## Your objective
Please put every line of text from all the rows below into a numbered list, skipping any blank lines. Leave the pictures out of your answer.

:: Data listing ::

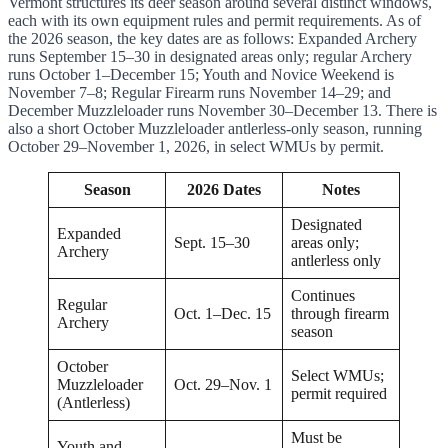
Vermont structures its deer season around several distinct windows,
each with its own equipment rules and permit requirements. As of
the 2026 season, the key dates are as follows: Expanded Archery
runs September 15–30 in designated areas only; regular Archery
runs October 1–December 15; Youth and Novice Weekend is
November 7–8; Regular Firearm runs November 14–29; and
December Muzzleloader runs November 30–December 13. There is
also a short October Muzzleloader antlerless-only season, running
October 29–November 1, 2026, in select WMUs by permit.
Season
2026 Dates
Notes
Designated
Expanded
Sept. 15–30
areas only;
Archery
antlerless only
Continues
Regular
Oct. 1–Dec. 15
through firearm
Archery
season
October
Select WMUs;
Muzzleloader
Oct. 29–Nov. 1
permit required
(Antlerless)
Must be
Youth and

:::

## Written answer
1. Vermont structures its deer season around several distinct windows,
2. each with its own equipment rules and permit requirements. As of
3. the 2026 season, the key dates are as follows: Expanded Archery
4. runs September 15–30 in designated areas only; regular Archery
5. runs October 1–December 15; Youth and Novice Weekend is
6. November 7–8; Regular Firearm runs November 14–29; and
7. December Muzzleloader runs November 30–December 13. There is
8. also a short October Muzzleloader antlerless-only season, running
9. October 29–November 1, 2026, in select WMUs by permit.
10. Season
11. 2026 Dates
12. Notes
13. Designated
14. Expanded
15. Sept. 15–30
16. areas only;
17. Archery
18. antlerless only
19. Continues
20. Regular
21. Oct. 1–Dec. 15
22. through firearm
23. Archery
24. season
25. October
26. Select WMUs;
27. Muzzleloader
28. Oct. 29–Nov. 1
29. permit required
30. (Antlerless)
31. Must be
32. Youth and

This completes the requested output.